Panagiotis Gargalidis (Παναγιώτης Γαργαλίδης; c. 1870–1942) was a Hellenic Army general who fought in the Greco-Turkish War of 1897, the Balkan Wars, World War I, and the Asia Minor Campaign, and leader of a failed coup attempt in 1923.

==Life==
He was born in Messini in about 1870, and entered military service after studies in the Hellenic Army's NCO School. He fought in the Greco-Turkish War of 1897 as a subaltern, and in the Balkan Wars as an officer. He particularly distinguished himself during the latter in the battles of Nigrita and Ogniar Mahalla.

During World War I he was commander of the 35th Infantry Regiment on the Macedonian front. In the September 1918 Vardar Offensive of the Allies, he led his regiment to the capture of Mount Preslap, for which he was mentioned in dispatches by the Allied commander-in-chief Louis Franchet d'Espèrey, and received the Croix de Guerre with a gilt star.
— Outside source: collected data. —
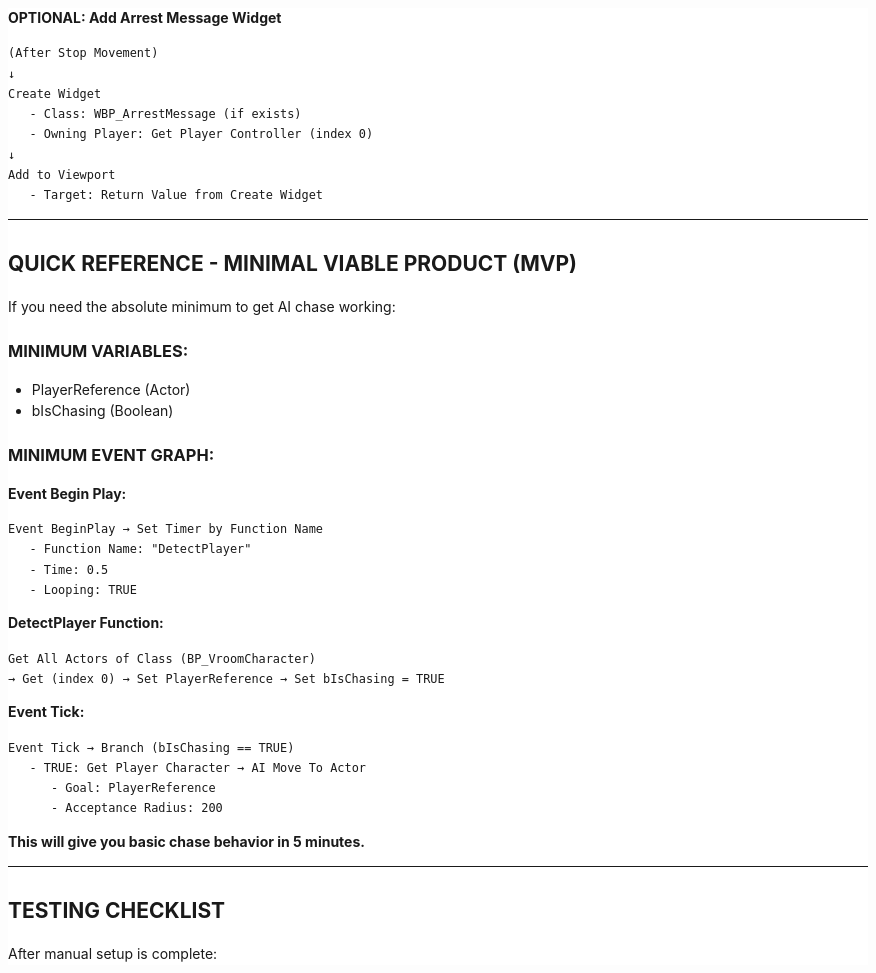 **OPTIONAL: Add Arrest Message Widget**

```
(After Stop Movement)
↓
Create Widget
   - Class: WBP_ArrestMessage (if exists)
   - Owning Player: Get Player Controller (index 0)
↓
Add to Viewport
   - Target: Return Value from Create Widget
```

---

## QUICK REFERENCE - MINIMAL VIABLE PRODUCT (MVP)

If you need the absolute minimum to get AI chase working:

### MINIMUM VARIABLES:
- PlayerReference (Actor)
- bIsChasing (Boolean)

### MINIMUM EVENT GRAPH:

**Event Begin Play:**
```
Event BeginPlay → Set Timer by Function Name
   - Function Name: "DetectPlayer"
   - Time: 0.5
   - Looping: TRUE
```

**DetectPlayer Function:**
```
Get All Actors of Class (BP_VroomCharacter)
→ Get (index 0) → Set PlayerReference → Set bIsChasing = TRUE
```

**Event Tick:**
```
Event Tick → Branch (bIsChasing == TRUE)
   - TRUE: Get Player Character → AI Move To Actor
      - Goal: PlayerReference
      - Acceptance Radius: 200
```

**This will give you basic chase behavior in 5 minutes.**

---

## TESTING CHECKLIST

After manual setup is complete:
In the subsequent Allied intervention in the Russian Civil War, he participated in the Greek expeditionary corps in the Crimea in 1919. In 1920 he was sent to the front in Asia Minor, where he took over command of the 11th Infantry Division. Following the Greek defeat in August 1922, he joined the 11 September 1922 Revolution and, promoted to Major General, assumed command of the III Army Corps in the Army of Thrace.

On 22 October 1923, along with major general Georgios Leonardopoulos, and the support of royalist officers, he launched the failed Leonardopoulos–Gargalidis coup d'état attempt. He was captured by loyalist forces near Mount Kithairon, and condemned to degradation and death by a field military tribunal on 15 November, along with Leonardopoulos and the colonels Avrampos and Nikolareas. Following various appeals, including by Pope Pius XI, for clemency, the sentence was commuted; Gargalidis was amnestied and removed from the army. In 1935, with the restoration of the monarchy, he was rehabilitated and his rank was restored.

He died in 1942 in Kalamata.

== Sources ==
- Papyros Larousse Britannica Encyclopaedia, Vol. 16, p. 193.
- Modern Encyclopaedic Dictionary "Helios", Vol. 5, p. 26.
- Vratsanos, Dimos, Η Ιστορία Των Ελληνικών Επαναστάσεων 1824-1935, p. 213.